*** Data records ***
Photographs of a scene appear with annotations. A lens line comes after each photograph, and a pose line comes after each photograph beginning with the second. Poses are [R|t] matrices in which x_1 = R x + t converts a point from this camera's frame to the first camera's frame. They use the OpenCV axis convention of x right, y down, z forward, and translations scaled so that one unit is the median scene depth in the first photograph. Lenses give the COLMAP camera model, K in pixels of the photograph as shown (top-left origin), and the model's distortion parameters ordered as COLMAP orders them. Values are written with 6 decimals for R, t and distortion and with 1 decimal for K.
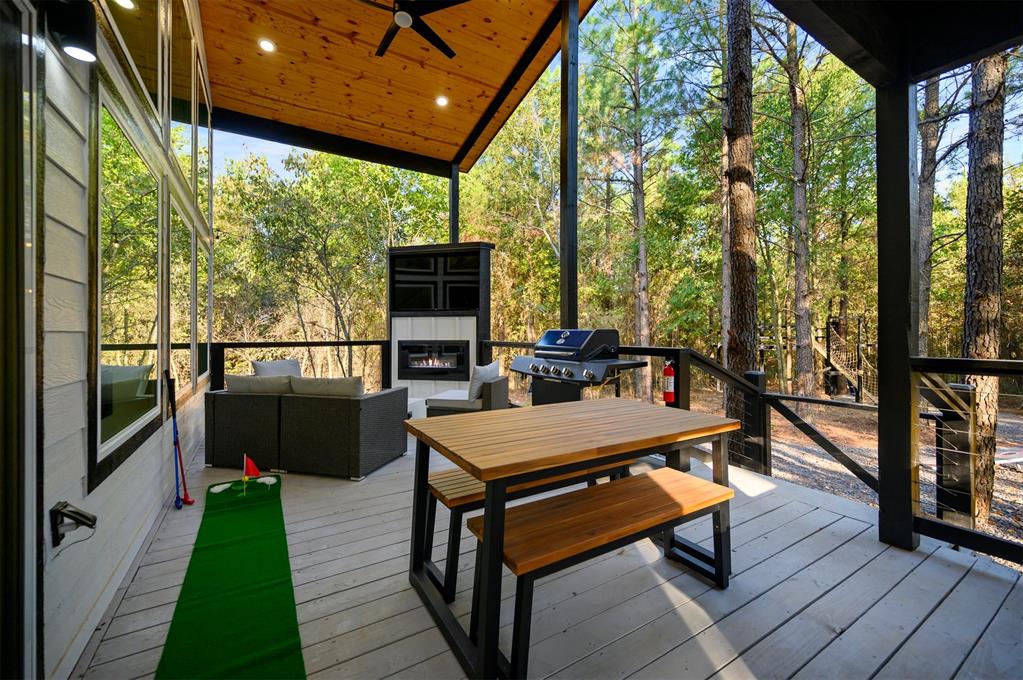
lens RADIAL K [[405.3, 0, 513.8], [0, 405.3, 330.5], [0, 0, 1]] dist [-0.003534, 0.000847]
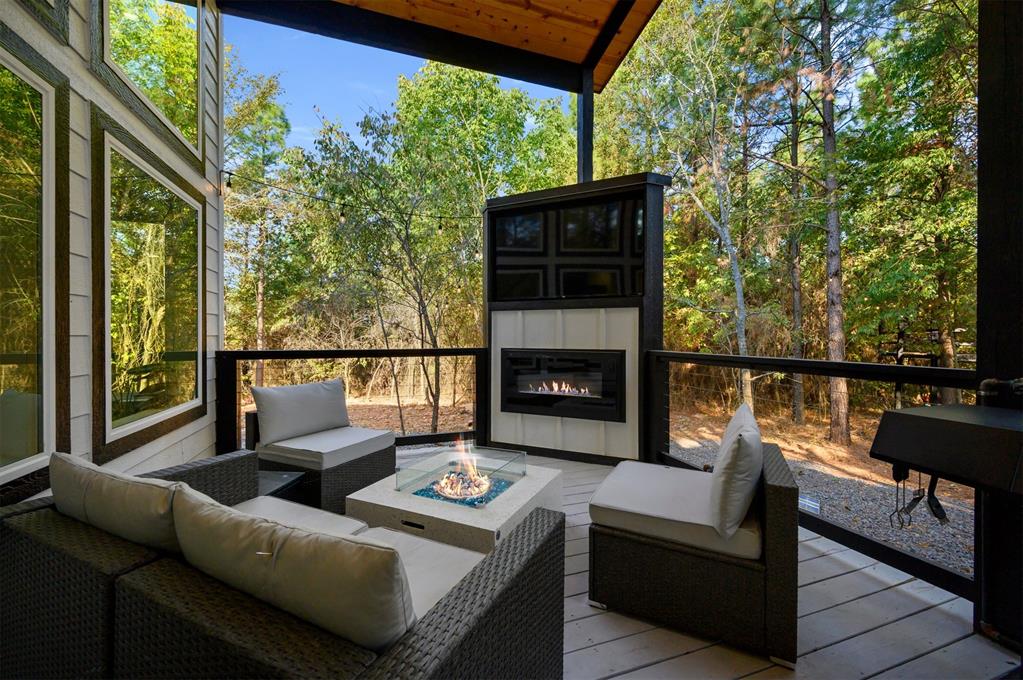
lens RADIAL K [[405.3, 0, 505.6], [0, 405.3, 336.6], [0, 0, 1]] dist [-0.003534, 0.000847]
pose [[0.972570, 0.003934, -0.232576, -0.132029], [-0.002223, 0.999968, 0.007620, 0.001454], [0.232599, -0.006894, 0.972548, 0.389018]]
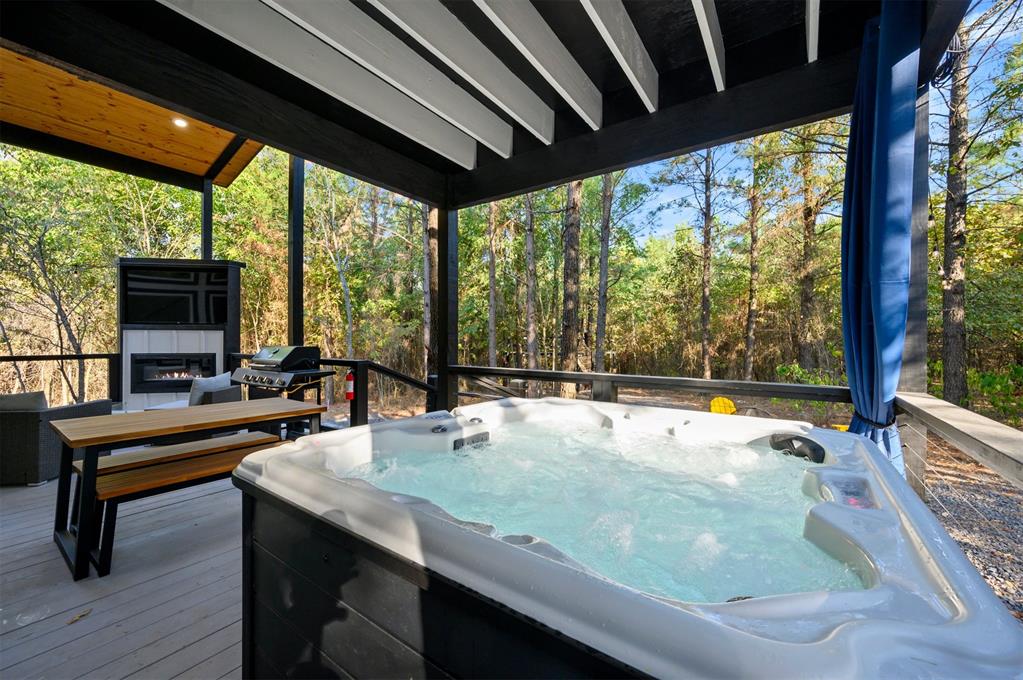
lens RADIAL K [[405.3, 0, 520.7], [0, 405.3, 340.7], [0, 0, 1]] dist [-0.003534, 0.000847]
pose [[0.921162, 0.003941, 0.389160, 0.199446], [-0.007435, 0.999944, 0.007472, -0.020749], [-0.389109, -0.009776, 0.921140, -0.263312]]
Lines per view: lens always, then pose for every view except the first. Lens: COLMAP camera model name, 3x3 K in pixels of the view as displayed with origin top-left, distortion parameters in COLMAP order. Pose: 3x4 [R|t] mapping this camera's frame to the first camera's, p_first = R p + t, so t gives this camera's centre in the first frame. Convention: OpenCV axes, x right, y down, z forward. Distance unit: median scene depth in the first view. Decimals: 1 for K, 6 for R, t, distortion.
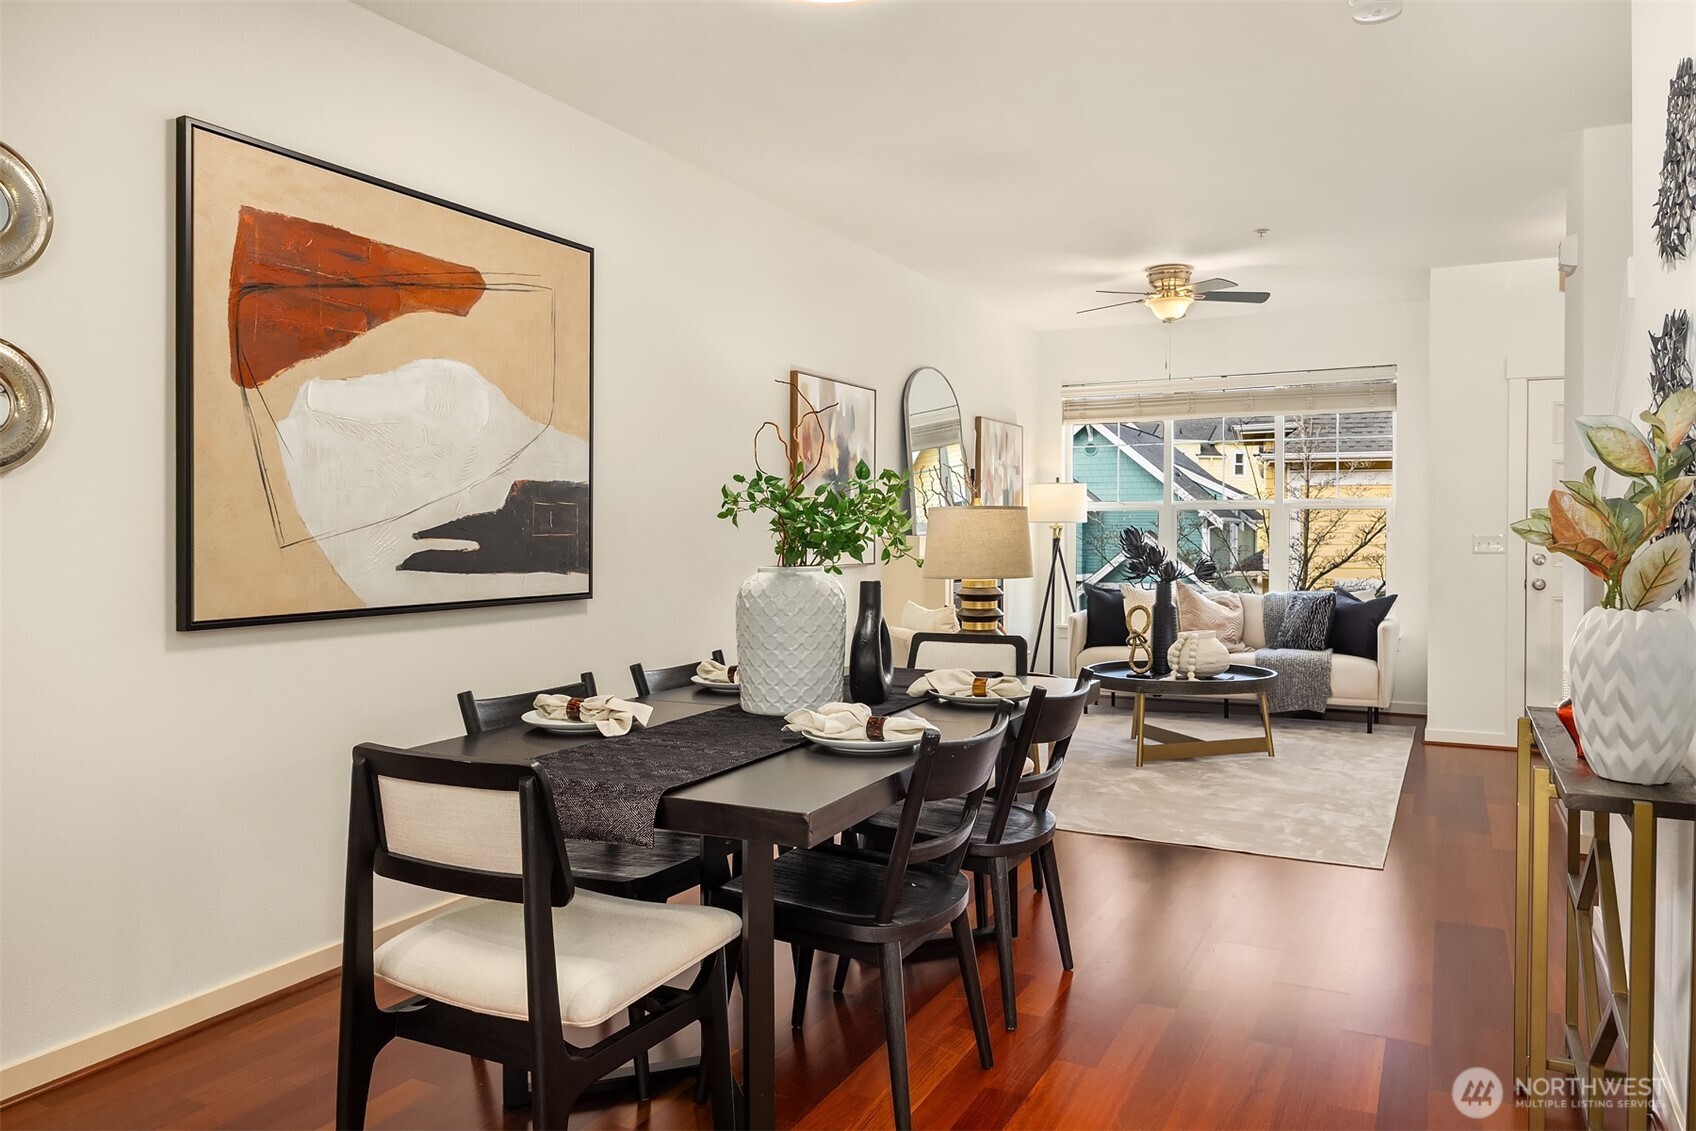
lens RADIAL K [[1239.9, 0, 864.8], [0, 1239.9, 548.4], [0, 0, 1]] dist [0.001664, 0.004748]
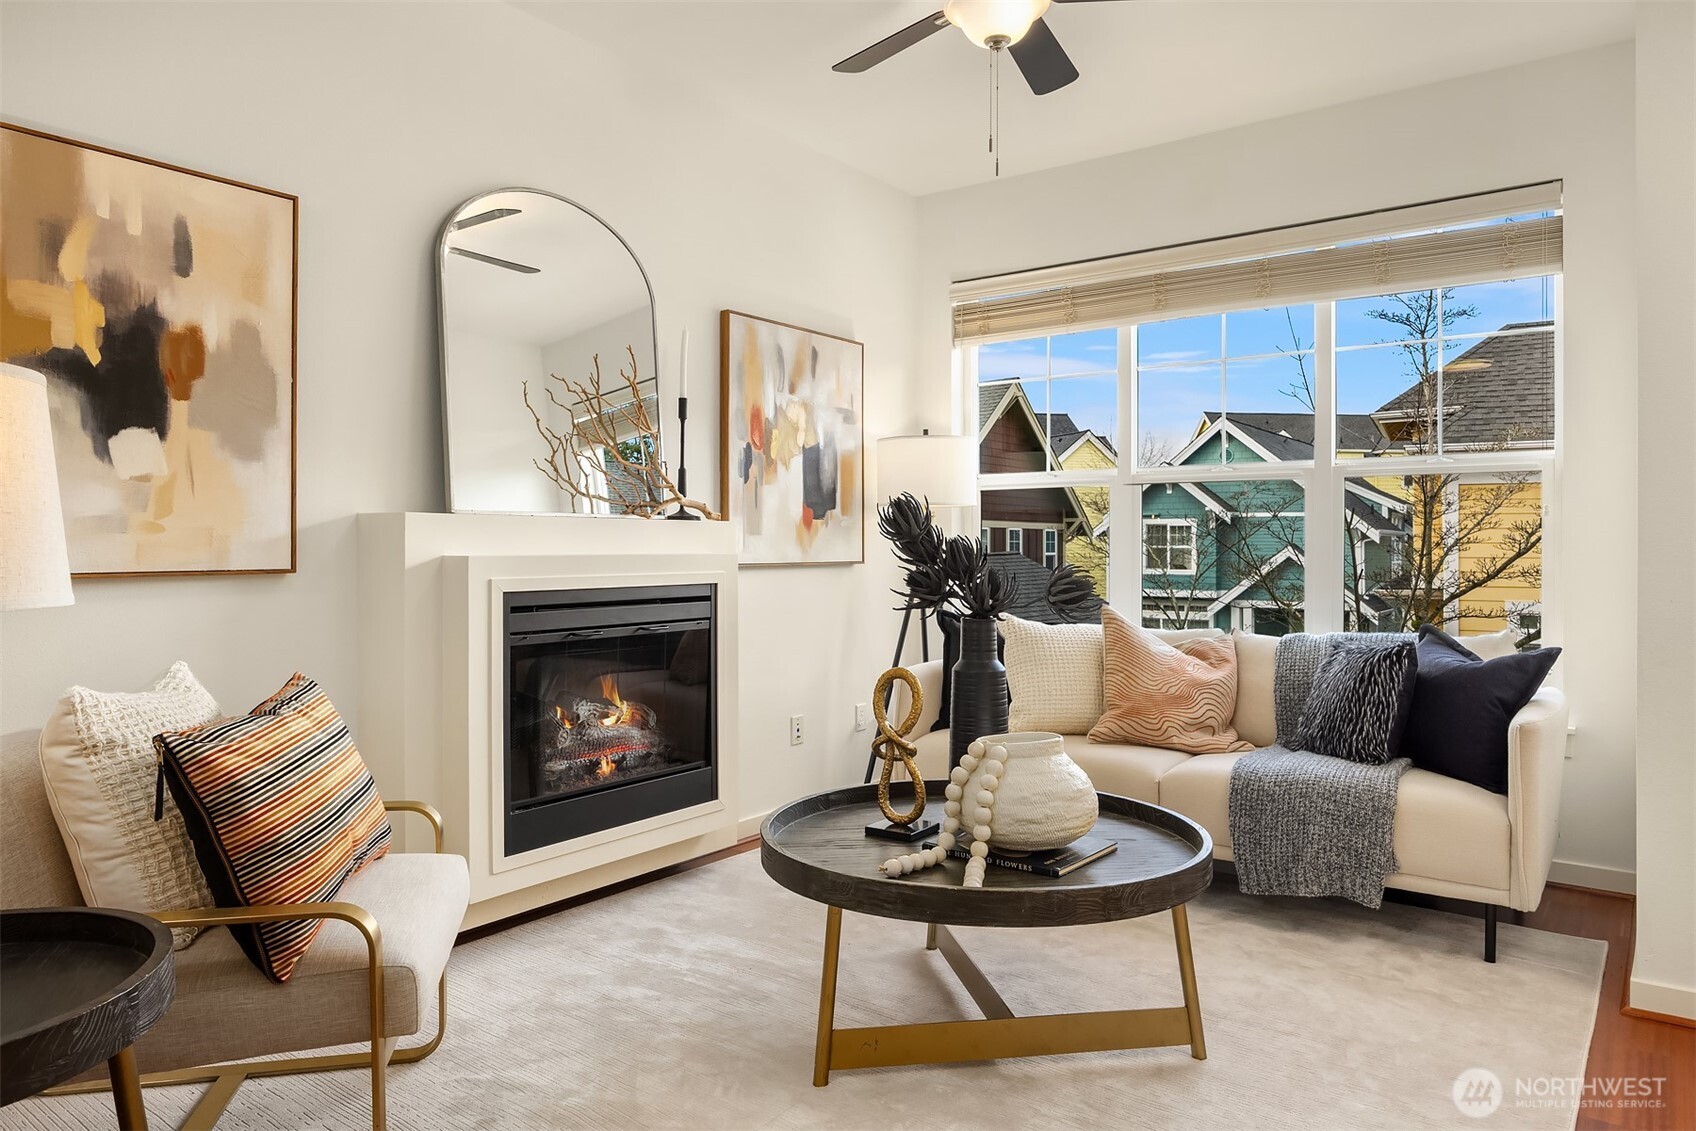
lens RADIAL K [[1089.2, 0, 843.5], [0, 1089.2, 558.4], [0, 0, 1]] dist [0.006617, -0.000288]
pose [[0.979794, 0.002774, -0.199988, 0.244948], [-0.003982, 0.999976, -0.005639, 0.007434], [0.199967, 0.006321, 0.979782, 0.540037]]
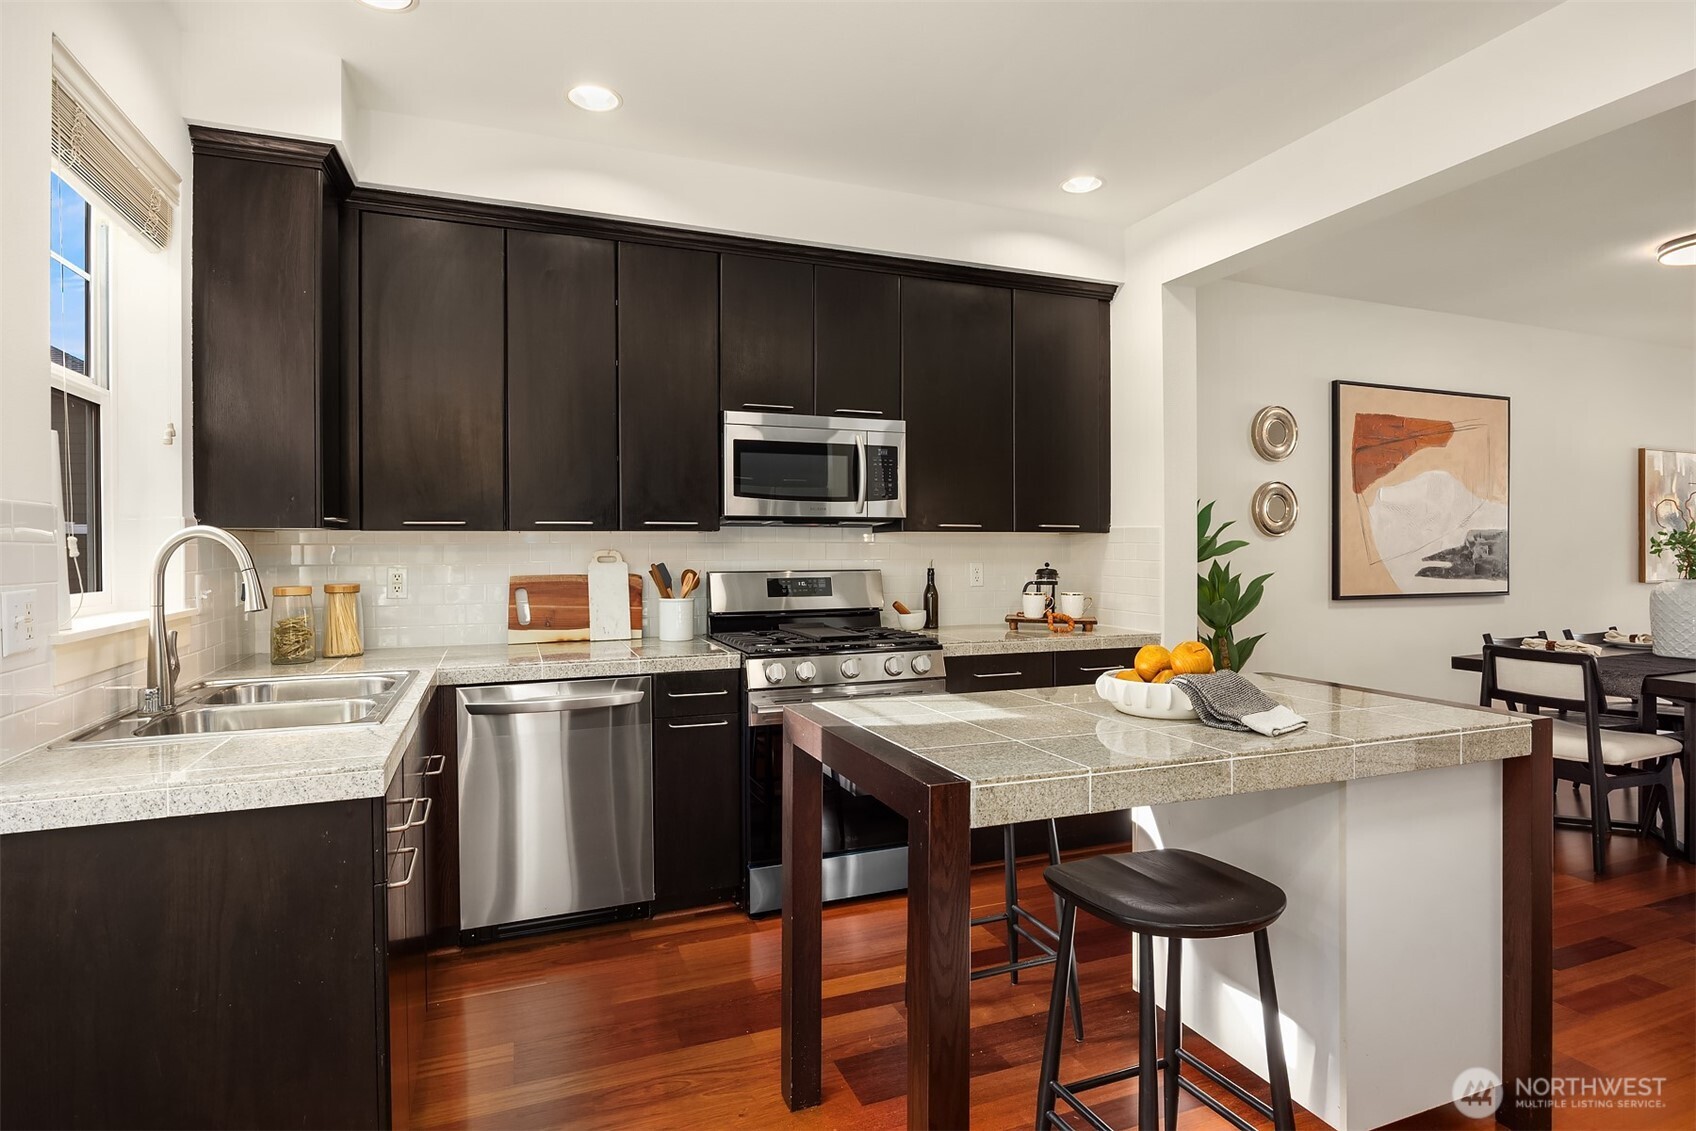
***
# Task item
Write out, word for word, the rows from the line containing "Lines per view: lens" through the end of the rows above, both included, leaving the pictures out of your answer.

# Expected answer
Lines per view: lens always, then pose for every view except the first. Lens: COLMAP camera model name, 3x3 K in pixels of the view as displayed with origin top-left, distortion parameters in COLMAP order. Pose: 3x4 [R|t] mapping this camera's frame to the first camera's, p_first = R p + t, so t gives this camera's centre in the first frame. Convention: OpenCV axes, x right, y down, z forward. Distance unit: median scene depth in the first view. Decimals: 1 for K, 6 for R, t, distortion.
lens RADIAL K [[1239.9, 0, 864.8], [0, 1239.9, 548.4], [0, 0, 1]] dist [0.001664, 0.004748]
lens RADIAL K [[1089.2, 0, 843.5], [0, 1089.2, 558.4], [0, 0, 1]] dist [0.006617, -0.000288]
pose [[0.979794, 0.002774, -0.199988, 0.244948], [-0.003982, 0.999976, -0.005639, 0.007434], [0.199967, 0.006321, 0.979782, 0.540037]]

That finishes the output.